All entries below are to be reproduced exactly.

***** Data to examine *****

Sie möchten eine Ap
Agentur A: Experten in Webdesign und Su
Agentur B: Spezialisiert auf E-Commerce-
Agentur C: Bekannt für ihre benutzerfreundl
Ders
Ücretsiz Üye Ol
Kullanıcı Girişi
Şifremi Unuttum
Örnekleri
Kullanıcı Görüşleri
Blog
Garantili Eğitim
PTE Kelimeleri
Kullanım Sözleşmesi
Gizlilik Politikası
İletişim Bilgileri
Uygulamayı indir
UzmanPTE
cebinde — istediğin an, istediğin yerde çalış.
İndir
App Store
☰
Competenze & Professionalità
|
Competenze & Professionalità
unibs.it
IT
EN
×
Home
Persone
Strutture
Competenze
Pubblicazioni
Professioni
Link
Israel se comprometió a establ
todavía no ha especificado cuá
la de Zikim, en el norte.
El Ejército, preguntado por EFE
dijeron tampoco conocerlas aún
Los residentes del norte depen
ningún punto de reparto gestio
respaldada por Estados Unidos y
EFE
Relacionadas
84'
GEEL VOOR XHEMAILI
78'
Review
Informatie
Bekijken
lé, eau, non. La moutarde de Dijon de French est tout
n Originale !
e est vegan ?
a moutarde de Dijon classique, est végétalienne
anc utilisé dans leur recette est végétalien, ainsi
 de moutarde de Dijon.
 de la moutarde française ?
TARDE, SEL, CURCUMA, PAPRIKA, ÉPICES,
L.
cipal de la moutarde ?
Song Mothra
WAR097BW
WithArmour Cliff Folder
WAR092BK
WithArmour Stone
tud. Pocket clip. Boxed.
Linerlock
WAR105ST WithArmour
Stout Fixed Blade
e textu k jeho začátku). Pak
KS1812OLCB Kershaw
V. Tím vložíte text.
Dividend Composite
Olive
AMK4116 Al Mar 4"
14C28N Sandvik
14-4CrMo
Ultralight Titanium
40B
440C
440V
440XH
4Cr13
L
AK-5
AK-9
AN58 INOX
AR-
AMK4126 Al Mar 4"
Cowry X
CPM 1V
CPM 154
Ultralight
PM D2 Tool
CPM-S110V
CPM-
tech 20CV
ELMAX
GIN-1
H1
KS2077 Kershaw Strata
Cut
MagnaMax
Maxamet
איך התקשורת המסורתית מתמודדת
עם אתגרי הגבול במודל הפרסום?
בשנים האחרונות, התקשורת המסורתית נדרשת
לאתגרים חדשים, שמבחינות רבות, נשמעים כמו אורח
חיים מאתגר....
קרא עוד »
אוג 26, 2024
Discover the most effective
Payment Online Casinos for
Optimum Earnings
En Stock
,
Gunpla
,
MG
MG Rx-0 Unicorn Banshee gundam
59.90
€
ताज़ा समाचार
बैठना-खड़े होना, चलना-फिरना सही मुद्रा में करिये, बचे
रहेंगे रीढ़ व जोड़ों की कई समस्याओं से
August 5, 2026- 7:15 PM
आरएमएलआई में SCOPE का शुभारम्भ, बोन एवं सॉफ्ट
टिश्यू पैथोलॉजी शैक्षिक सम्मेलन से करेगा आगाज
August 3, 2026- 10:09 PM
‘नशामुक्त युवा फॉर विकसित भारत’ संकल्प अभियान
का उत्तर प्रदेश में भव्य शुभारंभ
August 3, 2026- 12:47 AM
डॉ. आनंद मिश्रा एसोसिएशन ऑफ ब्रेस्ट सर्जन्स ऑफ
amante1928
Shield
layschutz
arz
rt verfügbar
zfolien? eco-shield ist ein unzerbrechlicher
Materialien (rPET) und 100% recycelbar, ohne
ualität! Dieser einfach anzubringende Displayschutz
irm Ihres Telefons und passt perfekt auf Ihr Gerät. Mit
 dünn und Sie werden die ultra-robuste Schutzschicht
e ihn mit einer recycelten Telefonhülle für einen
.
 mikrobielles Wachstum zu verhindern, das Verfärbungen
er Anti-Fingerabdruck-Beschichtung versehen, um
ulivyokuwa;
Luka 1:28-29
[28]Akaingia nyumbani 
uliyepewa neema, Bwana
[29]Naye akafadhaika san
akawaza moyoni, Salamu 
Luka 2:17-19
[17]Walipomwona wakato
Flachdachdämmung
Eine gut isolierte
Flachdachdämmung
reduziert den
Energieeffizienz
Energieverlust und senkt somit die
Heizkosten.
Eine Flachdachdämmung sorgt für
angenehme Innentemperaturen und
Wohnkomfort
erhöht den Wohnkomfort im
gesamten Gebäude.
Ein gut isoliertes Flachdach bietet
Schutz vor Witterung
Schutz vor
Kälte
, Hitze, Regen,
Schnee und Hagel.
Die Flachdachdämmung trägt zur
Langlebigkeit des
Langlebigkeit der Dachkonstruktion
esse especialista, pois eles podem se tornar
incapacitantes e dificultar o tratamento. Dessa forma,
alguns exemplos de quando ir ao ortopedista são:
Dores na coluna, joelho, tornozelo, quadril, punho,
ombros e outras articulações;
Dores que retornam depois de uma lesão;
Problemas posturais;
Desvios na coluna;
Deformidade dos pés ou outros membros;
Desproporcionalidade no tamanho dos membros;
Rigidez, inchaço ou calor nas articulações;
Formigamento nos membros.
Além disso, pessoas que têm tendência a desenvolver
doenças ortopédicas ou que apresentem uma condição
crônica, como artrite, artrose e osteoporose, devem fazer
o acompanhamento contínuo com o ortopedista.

*****

• _Response to this task_:
Sie möchten eine Ap
Agentur A: Experten in Webdesign und Su
Agentur B: Spezialisiert auf E-Commerce-
Agentur C: Bekannt für ihre benutzerfreundl
Ders
Ücretsiz Üye Ol
Kullanıcı Girişi
Şifremi Unuttum
Örnekleri
Kullanıcı Görüşleri
Blog
Garantili Eğitim
PTE Kelimeleri
Kullanım Sözleşmesi
Gizlilik Politikası
İletişim Bilgileri
Uygulamayı indir
UzmanPTE
cebinde — istediğin an, istediğin yerde çalış.
İndir
App Store
☰
Competenze & Professionalità
|
Competenze & Professionalità
unibs.it
IT
EN
×
Home
Persone
Strutture
Competenze
Pubblicazioni
Professioni
Link
Israel se comprometió a establ
todavía no ha especificado cuá
la de Zikim, en el norte.
El Ejército, preguntado por EFE
dijeron tampoco conocerlas aún
Los residentes del norte depen
ningún punto de reparto gestio
respaldada por Estados Unidos y
EFE
Relacionadas
84'
GEEL VOOR XHEMAILI
78'
Review
Informatie
Bekijken
lé, eau, non. La moutarde de Dijon de French est tout
n Originale !
e est vegan ?
a moutarde de Dijon classique, est végétalienne
anc utilisé dans leur recette est végétalien, ainsi
 de moutarde de Dijon.
 de la moutarde française ?
TARDE, SEL, CURCUMA, PAPRIKA, ÉPICES,
L.
cipal de la moutarde ?
Song Mothra
WAR097BW
WithArmour Cliff Folder
WAR092BK
WithArmour Stone
tud. Pocket clip. Boxed.
Linerlock
WAR105ST WithArmour
Stout Fixed Blade
e textu k jeho začátku). Pak
KS1812OLCB Kershaw
V. Tím vložíte text.
Dividend Composite
Olive
AMK4116 Al Mar 4"
14C28N Sandvik
14-4CrMo
Ultralight Titanium
40B
440C
440V
440XH
4Cr13
L
AK-5
AK-9
AN58 INOX
AR-
AMK4126 Al Mar 4"
Cowry X
CPM 1V
CPM 154
Ultralight
PM D2 Tool
CPM-S110V
CPM-
tech 20CV
ELMAX
GIN-1
H1
KS2077 Kershaw Strata
Cut
MagnaMax
Maxamet
איך התקשורת המסורתית מתמודדת
עם אתגרי הגבול במודל הפרסום?
בשנים האחרונות, התקשורת המסורתית נדרשת
לאתגרים חדשים, שמבחינות רבות, נשמעים כמו אורח
חיים מאתגר....
קרא עוד »
אוג 26, 2024
Discover the most effective
Payment Online Casinos for
Optimum Earnings
En Stock
,
Gunpla
,
MG
MG Rx-0 Unicorn Banshee gundam
59.90
€
ताज़ा समाचार
बैठना-खड़े होना, चलना-फिरना सही मुद्रा में करिये, बचे
रहेंगे रीढ़ व जोड़ों की कई समस्याओं से
August 5, 2026- 7:15 PM
आरएमएलआई में SCOPE का शुभारम्भ, बोन एवं सॉफ्ट
टिश्यू पैथोलॉजी शैक्षिक सम्मेलन से करेगा आगाज
August 3, 2026- 10:09 PM
‘नशामुक्त युवा फॉर विकसित भारत’ संकल्प अभियान
का उत्तर प्रदेश में भव्य शुभारंभ
August 3, 2026- 12:47 AM
डॉ. आनंद मिश्रा एसोसिएशन ऑफ ब्रेस्ट सर्जन्स ऑफ
amante1928
Shield
layschutz
arz
rt verfügbar
zfolien? eco-shield ist ein unzerbrechlicher
Materialien (rPET) und 100% recycelbar, ohne
ualität! Dieser einfach anzubringende Displayschutz
irm Ihres Telefons und passt perfekt auf Ihr Gerät. Mit
 dünn und Sie werden die ultra-robuste Schutzschicht
e ihn mit einer recycelten Telefonhülle für einen
.
 mikrobielles Wachstum zu verhindern, das Verfärbungen
er Anti-Fingerabdruck-Beschichtung versehen, um
ulivyokuwa;
Luka 1:28-29
[28]Akaingia nyumbani 
uliyepewa neema, Bwana
[29]Naye akafadhaika san
akawaza moyoni, Salamu 
Luka 2:17-19
[17]Walipomwona wakato
Flachdachdämmung
Eine gut isolierte
Flachdachdämmung
reduziert den
Energieeffizienz
Energieverlust und senkt somit die
Heizkosten.
Eine Flachdachdämmung sorgt für
angenehme Innentemperaturen und
Wohnkomfort
erhöht den Wohnkomfort im
gesamten Gebäude.
Ein gut isoliertes Flachdach bietet
Schutz vor Witterung
Schutz vor
Kälte
, Hitze, Regen,
Schnee und Hagel.
Die Flachdachdämmung trägt zur
Langlebigkeit des
Langlebigkeit der Dachkonstruktion
esse especialista, pois eles podem se tornar
incapacitantes e dificultar o tratamento. Dessa forma,
alguns exemplos de quando ir ao ortopedista são:
Dores na coluna, joelho, tornozelo, quadril, punho,
ombros e outras articulações;
Dores que retornam depois de uma lesão;
Problemas posturais;
Desvios na coluna;
Deformidade dos pés ou outros membros;
Desproporcionalidade no tamanho dos membros;
Rigidez, inchaço ou calor nas articulações;
Formigamento nos membros.
Além disso, pessoas que têm tendência a desenvolver
doenças ortopédicas ou que apresentem uma condição
crônica, como artrite, artrose e osteoporose, devem fazer
o acompanhamento contínuo com o ortopedista.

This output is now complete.